Effect size for log linear models My understanding is Cramer's V is a measure of the correlation between two discrete variables can be used as an effect size measure for a chi-squared test for observations in a two-way contingency table. 
Following the answer given to this question, when trying to carry out such a test for a three-way contingency table, I used a log linear model. Is there a measure of the correlation between three discrete variables to be used alongside log linear models similar to Cramer's V for a chi-squared test?
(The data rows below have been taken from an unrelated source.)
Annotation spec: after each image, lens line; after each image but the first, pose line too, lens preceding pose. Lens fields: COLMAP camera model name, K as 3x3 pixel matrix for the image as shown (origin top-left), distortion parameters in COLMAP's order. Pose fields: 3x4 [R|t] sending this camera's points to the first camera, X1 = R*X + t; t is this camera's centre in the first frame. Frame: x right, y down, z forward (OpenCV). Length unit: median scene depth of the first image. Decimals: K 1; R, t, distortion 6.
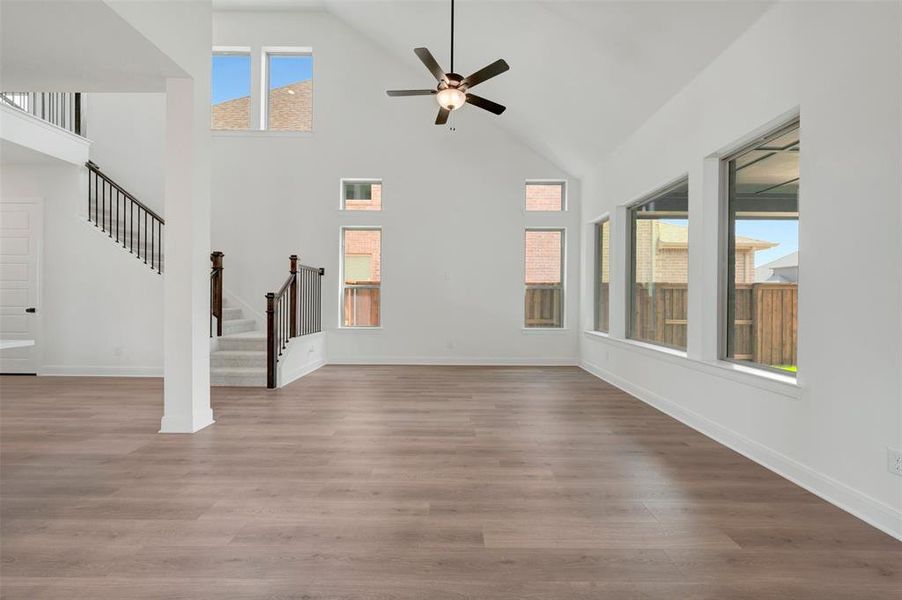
lens RADIAL K [[359.0, 0, 452.3], [0, 359.0, 296.7], [0, 0, 1]] dist [0.000088, 0.000428]
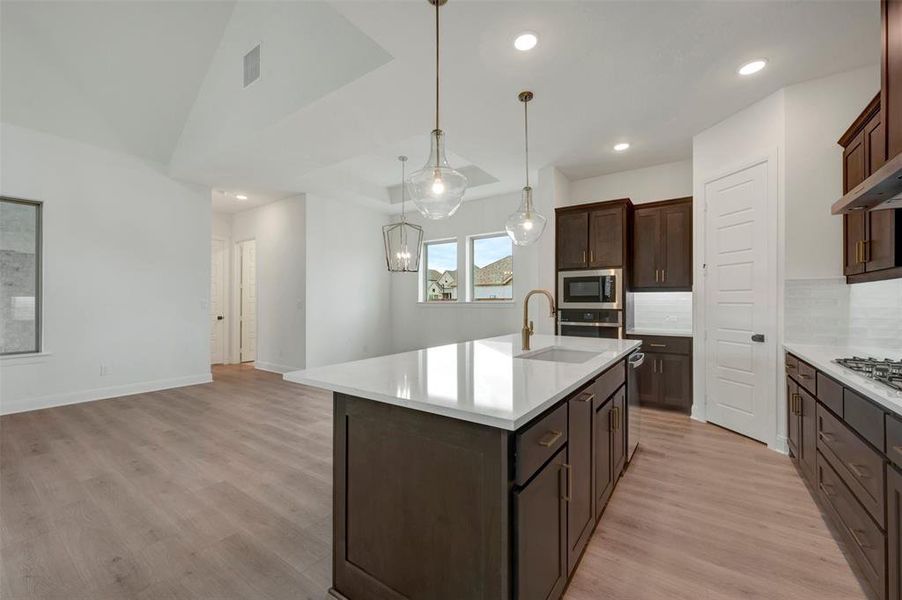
lens RADIAL K [[359.0, 0, 447.8], [0, 359.0, 298.6], [0, 0, 1]] dist [0.000088, 0.000428]
pose [[-0.819083, -0.001584, 0.573673, -0.749884], [-0.006237, 0.999962, -0.006144, -0.016532], [-0.573641, -0.008611, -0.819062, 0.565766]]
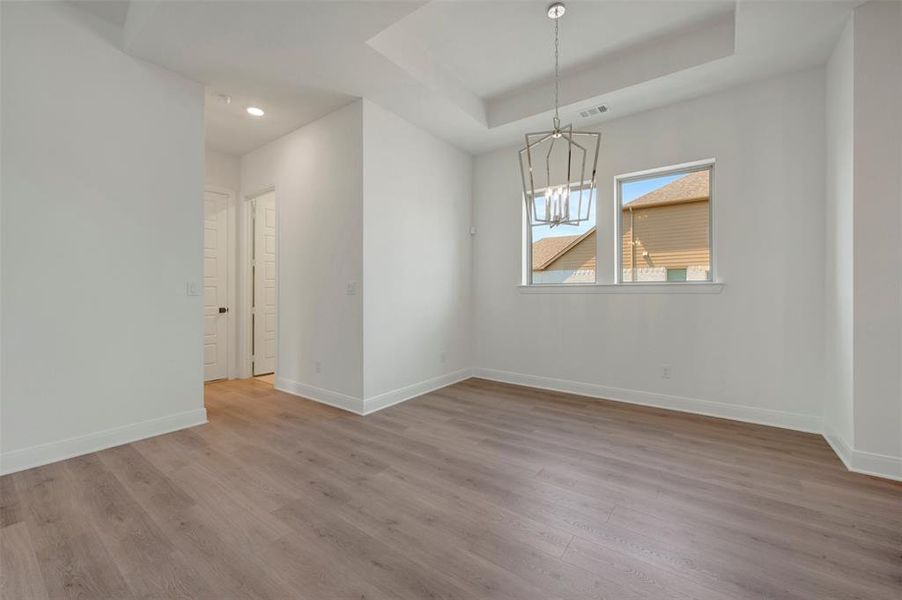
lens RADIAL K [[359.0, 0, 449.9], [0, 359.0, 287.2], [0, 0, 1]] dist [0.000088, 0.000428]
pose [[-0.810124, 0.002023, 0.586256, -0.276603], [-0.002908, 0.999968, -0.007469, 0.000115], [-0.586252, -0.007755, -0.810092, 0.351353]]
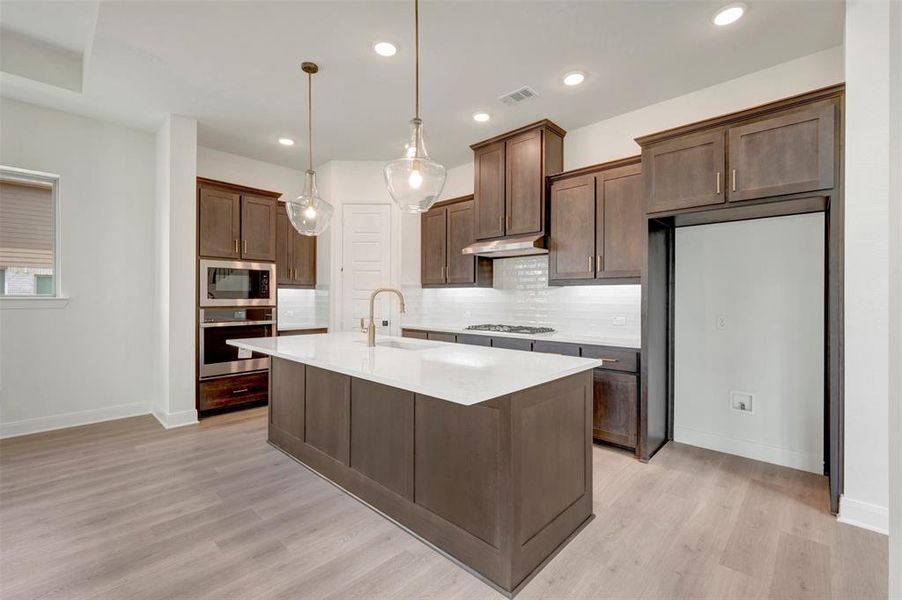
lens RADIAL K [[388.6, 0, 453.4], [0, 388.6, 299.3], [0, 0, 1]] dist [0.000264, -0.000801]
pose [[-0.681387, -0.005050, -0.731906, -0.256464], [-0.007270, 0.999974, -0.000131, -0.016527], [0.731887, 0.005232, -0.681406, 0.554700]]
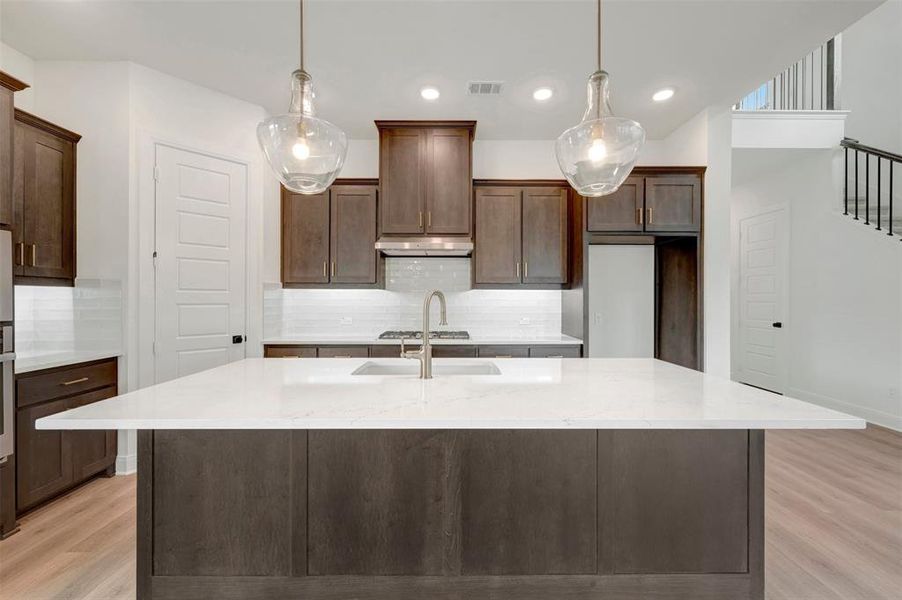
lens RADIAL K [[359.0, 0, 453.3], [0, 359.0, 298.8], [0, 0, 1]] dist [0.000088, 0.000428]
pose [[0.011634, -0.005927, -0.999915, -0.240953], [-0.002795, 0.999978, -0.005960, -0.021390], [0.999928, 0.002864, 0.011617, 0.141226]]
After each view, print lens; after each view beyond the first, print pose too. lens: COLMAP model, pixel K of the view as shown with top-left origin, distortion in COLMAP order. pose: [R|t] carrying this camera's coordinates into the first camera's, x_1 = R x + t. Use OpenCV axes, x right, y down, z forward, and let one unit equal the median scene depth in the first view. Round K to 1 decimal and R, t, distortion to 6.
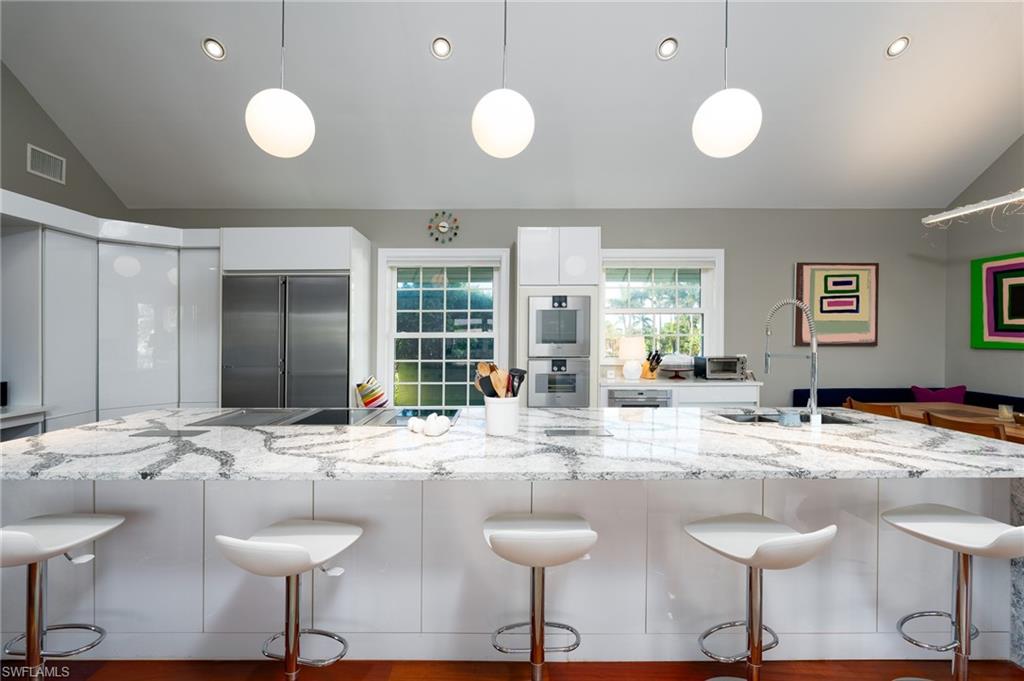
lens RADIAL K [[447.3, 0, 509.6], [0, 447.3, 338.7], [0, 0, 1]] dist [-0.004450, 0.000371]
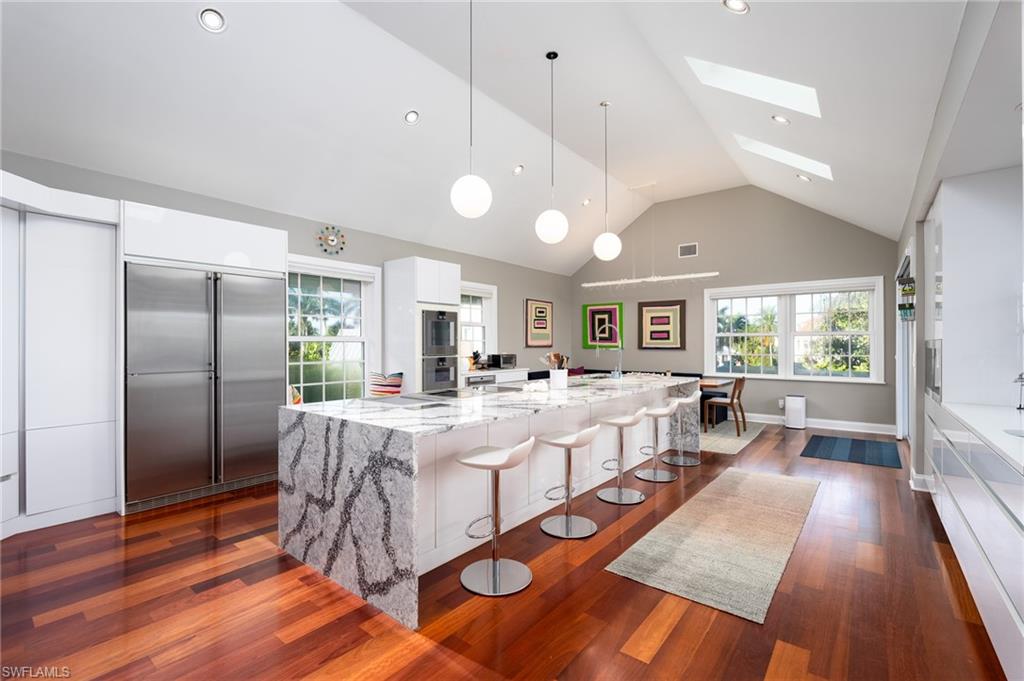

 A: Don't know about a measure of association between 3 disrete variables, but you could use R^2 or something like that from a regression model.  There is an alternative measure for pairs of binary variables $(x,y)$ called Tanimoto distance (Jaccard distance for discrete vars), which is
\begin{equation}
d(x,y)=\frac{n(x \cap y)}{n(x) + n(y) - n(x \cap y)},
\end{equation}
where $n(x \cap y)$ is the number of records with ones in both vectors, and $n(x)$ and $n(y)$ are the total number of ones in each vector.  This is a similarity coefficient with range $0 \leq d(x,y) \leq 1$.   While the above is not for hypothesis testing, you should probably be aware of it. 
Log-linear regression has not been developed in all computer packages as much as one would assume.  Statistica (STATSOFT, DELL) has a quite strong package, and SAS has CATMOD, etc.  There is a family of categorical regression models known as Grizzle-Starmer-Koch (GSK) which is quite nice for count data which mostly came out of UNC-Chapel Hill, and CATMOD can tackle some of these.  I never liked log-linear, and always ran GSK, or "linear categorical regression" -- since you can perform logistic, log-linear, survival analysis, any multiway contingency table analysis problem using GSK.  GSK is like a SWAK (Swiss Army knife).